___ VORGEGEBENER TEXT

Welche Rolle nimmt das Projekt zum Aufbau des europäischen Blockchain-Instituts in NRW im Rahmen des Großprojekts »Silicon Economy Logistics Ecosystems« am Fraunhofer IML ein?

Diese beiden großen Projekte sind sehr eng miteinander verbunden. Im Rahmen des Projektes »blockchain europe« wird ein IoT-Broker aufgebaut, die Silicon Economy wiederum fußt in ihrer IT-Architektur auf insgesamt drei Brokern: dem IoT-Broker, dem Logistics-Broker und dem Blockchain-Broker. In der Silicon Economy bringen wir also diese Dinge zusammen. Die verschiedenen Devices sammeln Daten ein, die auf der Blockchain manipulationssicher abgespeichert werden, sie werden handelbar gemacht und mit Verträgen gekoppelt. Auf diese Art und Weise lassen sich logistische Prozesse ganz anders orchestrieren und optimieren. Damit haben wir zwei Umsetzungsprojekte, die synergetisch miteinander verbunden sind und ein gemeinsames Ziel haben: die Silicon Economy. „blockchain europe“ ist ein Projekt, das vom Wirtschafts- und Digitalministerium des Landes NRW gefördert wird, während »Silicon Economy Logistics Ecosystems« vom Bundesministerium für Verkehr und digitale Infrastruktur (BMVI) gefördert wird. Beide zusammen versetzen uns in die Lage, Open-Source-Lösungen zu entwickeln. Das heißt, wir stellen Software, Hardware und Geschäftsmodelle barriere- und diskriminierungsfrei Open Source zur Verfügung. Jeder kann daran teilhaben, unsere Entwicklungen nehmen und weiterentwickeln. Denn ein Institut oder ein Unternehmen alleine wird diese vollständige Virtualisierung von Wertschöpfungsprozessen, die ja hinter der Silicon Economy steckt, gar nicht leisten können.

______

AUFGABEN
**a.** Fassen Sie den Absatz im Text über die Silicon Economy, der mit „Diese beiden großen Projekte“ beginnt, als kurze Stichpunktliste zusammen. Die wesentlichen Fakten sollen erhalten bleiben.
**b.** Nennen Sie alle Broker, auf denen laut dem Text über die Silicon Economy deren IT-Architektur beruht.
**c.** Zitieren Sie aus dem Text über die Silicon Economy die Stelle von „Welche Rolle nimmt“ bis „Fraunhofer IML ein?“.

___ DATENAUSZUG

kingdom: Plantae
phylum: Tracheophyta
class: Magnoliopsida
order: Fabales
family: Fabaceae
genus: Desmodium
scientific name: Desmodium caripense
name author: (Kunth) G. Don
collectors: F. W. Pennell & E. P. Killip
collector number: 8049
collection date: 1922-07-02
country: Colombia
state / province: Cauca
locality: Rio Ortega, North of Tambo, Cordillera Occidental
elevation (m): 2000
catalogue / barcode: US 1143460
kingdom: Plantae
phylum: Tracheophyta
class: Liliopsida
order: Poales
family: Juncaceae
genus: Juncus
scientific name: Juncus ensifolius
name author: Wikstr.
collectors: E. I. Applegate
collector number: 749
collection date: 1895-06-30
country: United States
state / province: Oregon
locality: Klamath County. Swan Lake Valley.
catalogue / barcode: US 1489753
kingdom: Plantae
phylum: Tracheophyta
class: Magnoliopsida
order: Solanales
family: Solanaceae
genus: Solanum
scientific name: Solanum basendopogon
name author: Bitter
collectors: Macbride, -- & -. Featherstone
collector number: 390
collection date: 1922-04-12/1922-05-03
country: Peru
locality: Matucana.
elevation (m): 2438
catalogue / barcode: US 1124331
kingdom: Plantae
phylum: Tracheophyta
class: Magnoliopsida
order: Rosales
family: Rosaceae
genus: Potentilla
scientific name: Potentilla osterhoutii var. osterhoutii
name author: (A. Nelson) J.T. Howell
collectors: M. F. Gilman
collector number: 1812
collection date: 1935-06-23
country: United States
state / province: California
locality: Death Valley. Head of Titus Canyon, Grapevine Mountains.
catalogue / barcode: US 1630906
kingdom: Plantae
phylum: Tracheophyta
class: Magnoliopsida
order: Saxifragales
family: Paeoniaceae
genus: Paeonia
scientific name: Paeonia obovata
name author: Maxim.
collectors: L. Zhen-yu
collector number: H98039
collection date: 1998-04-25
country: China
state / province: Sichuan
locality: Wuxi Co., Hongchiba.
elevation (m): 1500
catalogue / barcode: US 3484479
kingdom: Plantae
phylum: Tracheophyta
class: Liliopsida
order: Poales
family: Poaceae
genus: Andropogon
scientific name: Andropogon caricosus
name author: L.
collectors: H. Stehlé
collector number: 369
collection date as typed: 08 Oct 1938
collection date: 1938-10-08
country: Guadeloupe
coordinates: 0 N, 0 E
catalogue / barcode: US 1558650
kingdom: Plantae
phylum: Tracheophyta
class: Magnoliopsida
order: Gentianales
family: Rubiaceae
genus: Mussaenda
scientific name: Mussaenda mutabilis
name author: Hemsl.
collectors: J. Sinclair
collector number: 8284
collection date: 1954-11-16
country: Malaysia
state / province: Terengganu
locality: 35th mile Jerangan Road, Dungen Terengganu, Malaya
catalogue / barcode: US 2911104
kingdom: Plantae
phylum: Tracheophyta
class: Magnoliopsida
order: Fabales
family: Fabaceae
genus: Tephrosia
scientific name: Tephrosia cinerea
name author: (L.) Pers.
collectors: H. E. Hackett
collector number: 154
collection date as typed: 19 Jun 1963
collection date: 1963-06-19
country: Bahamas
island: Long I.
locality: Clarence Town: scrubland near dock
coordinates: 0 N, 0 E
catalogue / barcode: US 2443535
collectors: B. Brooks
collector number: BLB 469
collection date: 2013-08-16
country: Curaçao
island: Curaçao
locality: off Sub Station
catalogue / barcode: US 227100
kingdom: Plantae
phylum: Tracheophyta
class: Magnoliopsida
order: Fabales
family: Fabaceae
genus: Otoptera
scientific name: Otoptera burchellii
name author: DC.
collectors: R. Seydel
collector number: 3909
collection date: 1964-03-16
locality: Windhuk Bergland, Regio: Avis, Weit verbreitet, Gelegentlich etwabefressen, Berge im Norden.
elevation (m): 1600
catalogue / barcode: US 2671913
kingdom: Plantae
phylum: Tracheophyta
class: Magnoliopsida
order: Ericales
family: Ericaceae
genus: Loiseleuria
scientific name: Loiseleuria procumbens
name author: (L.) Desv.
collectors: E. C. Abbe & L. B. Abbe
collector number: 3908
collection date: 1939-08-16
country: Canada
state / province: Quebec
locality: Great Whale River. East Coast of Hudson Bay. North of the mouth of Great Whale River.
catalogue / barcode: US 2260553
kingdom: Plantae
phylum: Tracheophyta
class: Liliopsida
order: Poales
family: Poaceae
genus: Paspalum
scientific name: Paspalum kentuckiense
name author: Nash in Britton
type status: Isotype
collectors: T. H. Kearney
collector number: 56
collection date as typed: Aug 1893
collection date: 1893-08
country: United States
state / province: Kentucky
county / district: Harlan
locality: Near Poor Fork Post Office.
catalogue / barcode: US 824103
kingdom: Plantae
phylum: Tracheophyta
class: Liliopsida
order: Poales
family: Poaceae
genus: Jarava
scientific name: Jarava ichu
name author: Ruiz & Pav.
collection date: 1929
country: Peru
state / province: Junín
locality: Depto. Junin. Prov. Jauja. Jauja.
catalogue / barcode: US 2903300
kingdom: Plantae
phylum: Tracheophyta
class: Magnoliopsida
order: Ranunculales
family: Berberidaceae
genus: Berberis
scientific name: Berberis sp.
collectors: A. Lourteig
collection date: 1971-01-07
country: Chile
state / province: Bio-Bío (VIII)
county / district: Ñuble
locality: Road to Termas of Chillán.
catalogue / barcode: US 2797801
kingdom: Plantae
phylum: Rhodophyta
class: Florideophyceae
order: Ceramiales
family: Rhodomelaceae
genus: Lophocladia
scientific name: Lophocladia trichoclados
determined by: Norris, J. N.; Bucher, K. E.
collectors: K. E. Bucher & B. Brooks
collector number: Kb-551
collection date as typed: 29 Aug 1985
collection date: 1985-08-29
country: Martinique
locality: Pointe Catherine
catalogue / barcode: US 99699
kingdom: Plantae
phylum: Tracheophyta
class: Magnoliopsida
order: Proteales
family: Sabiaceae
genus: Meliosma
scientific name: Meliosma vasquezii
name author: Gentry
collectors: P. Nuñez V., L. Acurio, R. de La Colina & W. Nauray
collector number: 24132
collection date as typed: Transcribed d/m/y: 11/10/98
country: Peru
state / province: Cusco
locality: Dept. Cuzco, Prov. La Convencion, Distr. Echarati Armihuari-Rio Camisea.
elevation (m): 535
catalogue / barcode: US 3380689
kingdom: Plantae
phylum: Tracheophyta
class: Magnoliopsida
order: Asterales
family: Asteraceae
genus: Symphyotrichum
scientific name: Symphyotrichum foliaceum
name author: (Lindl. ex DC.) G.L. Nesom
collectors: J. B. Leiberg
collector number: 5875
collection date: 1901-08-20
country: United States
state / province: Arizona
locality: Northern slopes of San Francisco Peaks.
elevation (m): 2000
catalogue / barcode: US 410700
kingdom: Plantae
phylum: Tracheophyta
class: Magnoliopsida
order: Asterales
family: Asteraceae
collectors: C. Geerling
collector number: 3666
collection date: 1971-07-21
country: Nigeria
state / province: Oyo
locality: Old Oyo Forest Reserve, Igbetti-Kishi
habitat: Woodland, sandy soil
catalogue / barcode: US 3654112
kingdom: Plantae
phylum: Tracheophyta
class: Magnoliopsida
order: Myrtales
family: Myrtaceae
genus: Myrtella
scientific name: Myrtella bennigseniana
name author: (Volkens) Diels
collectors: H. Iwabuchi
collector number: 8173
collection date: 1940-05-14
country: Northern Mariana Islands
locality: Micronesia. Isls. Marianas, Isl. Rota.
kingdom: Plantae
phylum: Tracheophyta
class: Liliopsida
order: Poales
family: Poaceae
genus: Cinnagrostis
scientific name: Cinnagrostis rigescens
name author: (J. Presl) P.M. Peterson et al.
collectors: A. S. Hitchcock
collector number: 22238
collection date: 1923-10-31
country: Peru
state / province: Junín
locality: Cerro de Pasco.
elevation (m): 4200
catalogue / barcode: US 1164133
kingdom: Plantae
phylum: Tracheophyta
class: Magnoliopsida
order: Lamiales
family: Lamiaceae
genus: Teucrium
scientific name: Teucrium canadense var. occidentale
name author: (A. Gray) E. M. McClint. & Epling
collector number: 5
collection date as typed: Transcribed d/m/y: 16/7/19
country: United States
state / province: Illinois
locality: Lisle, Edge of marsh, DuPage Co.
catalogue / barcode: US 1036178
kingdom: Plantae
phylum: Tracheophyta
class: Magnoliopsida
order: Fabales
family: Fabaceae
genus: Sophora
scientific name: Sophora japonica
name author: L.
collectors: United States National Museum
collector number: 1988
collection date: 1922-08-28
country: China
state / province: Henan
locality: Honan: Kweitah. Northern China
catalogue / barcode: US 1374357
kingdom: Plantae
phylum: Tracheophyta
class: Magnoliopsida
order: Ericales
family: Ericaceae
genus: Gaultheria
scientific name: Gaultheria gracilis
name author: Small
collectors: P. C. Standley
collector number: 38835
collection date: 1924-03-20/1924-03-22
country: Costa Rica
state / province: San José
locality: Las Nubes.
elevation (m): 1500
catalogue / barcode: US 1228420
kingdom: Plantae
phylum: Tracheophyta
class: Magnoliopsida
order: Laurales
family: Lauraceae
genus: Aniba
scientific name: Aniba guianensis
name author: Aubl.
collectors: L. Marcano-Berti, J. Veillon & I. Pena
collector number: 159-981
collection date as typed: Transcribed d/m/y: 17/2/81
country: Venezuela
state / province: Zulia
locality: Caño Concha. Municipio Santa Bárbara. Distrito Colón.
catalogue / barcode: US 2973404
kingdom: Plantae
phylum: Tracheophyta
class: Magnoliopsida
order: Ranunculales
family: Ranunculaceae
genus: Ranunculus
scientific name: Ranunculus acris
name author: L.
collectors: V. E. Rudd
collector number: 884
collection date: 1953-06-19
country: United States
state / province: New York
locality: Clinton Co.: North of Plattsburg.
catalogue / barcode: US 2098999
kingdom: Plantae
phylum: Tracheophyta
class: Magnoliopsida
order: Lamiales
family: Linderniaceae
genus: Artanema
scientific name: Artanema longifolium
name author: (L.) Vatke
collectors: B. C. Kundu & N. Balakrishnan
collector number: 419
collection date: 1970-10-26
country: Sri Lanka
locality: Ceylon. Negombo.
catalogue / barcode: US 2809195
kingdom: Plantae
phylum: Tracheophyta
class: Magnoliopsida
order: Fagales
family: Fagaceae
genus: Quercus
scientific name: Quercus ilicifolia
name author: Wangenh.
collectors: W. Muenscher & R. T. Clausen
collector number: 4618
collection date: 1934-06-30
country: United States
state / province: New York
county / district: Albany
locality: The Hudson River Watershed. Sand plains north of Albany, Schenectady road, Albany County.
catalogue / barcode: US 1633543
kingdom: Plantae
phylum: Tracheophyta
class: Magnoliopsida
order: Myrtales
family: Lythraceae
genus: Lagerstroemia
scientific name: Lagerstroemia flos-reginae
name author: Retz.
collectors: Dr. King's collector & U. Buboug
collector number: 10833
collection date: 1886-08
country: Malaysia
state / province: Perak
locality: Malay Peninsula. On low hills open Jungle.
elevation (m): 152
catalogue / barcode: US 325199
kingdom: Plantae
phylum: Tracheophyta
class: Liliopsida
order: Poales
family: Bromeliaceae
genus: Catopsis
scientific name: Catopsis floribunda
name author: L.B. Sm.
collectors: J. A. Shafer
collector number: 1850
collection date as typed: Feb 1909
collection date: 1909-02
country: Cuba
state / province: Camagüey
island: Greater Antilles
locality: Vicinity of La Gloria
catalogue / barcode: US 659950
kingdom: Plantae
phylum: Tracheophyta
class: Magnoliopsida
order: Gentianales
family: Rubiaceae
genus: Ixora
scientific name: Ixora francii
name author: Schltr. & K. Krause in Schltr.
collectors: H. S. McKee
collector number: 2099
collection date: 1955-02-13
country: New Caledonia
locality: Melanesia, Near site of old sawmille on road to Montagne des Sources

______

LÖSUNGEN
**a.**
- »blockchain europe« und »Silicon Economy Logistics Ecosystems« sind eng miteinander verbunden.
- Im Projekt »blockchain europe« wird ein IoT-Broker aufgebaut. Die IT-Architektur der Silicon Economy beruht auf drei Brokern: IoT-Broker, Logistics-Broker und Blockchain-Broker.
- Geräte sammeln Daten. Diese werden manipulationssicher auf der Blockchain gespeichert, handelbar gemacht und mit Verträgen gekoppelt. So lassen sich logistische Prozesse anders orchestrieren und optimieren.
- Beide Projekte haben das gemeinsame Ziel der Silicon Economy.
- »blockchain europe« wird vom Wirtschafts- und Digitalministerium des Landes NRW gefördert, »Silicon Economy Logistics Ecosystems« vom Bundesministerium für Verkehr und digitale Infrastruktur (BMVI).
- Gemeinsam ermöglichen sie Open-Source-Lösungen: Software, Hardware und Geschäftsmodelle werden barriere- und diskriminierungsfrei bereitgestellt. Jeder kann sie übernehmen und weiterentwickeln.
- Ein einzelnes Institut oder Unternehmen kann die vollständige Virtualisierung von Wertschöpfungsprozessen nicht allein leisten.

**b.**
- IoT-Broker
- Logistics-Broker
- Blockchain-Broker

**c.**
Welche Rolle nimmt das Projekt zum Aufbau des europäischen Blockchain-Instituts in NRW im Rahmen des Großprojekts »Silicon Economy Logistics Ecosystems« am Fraunhofer IML ein?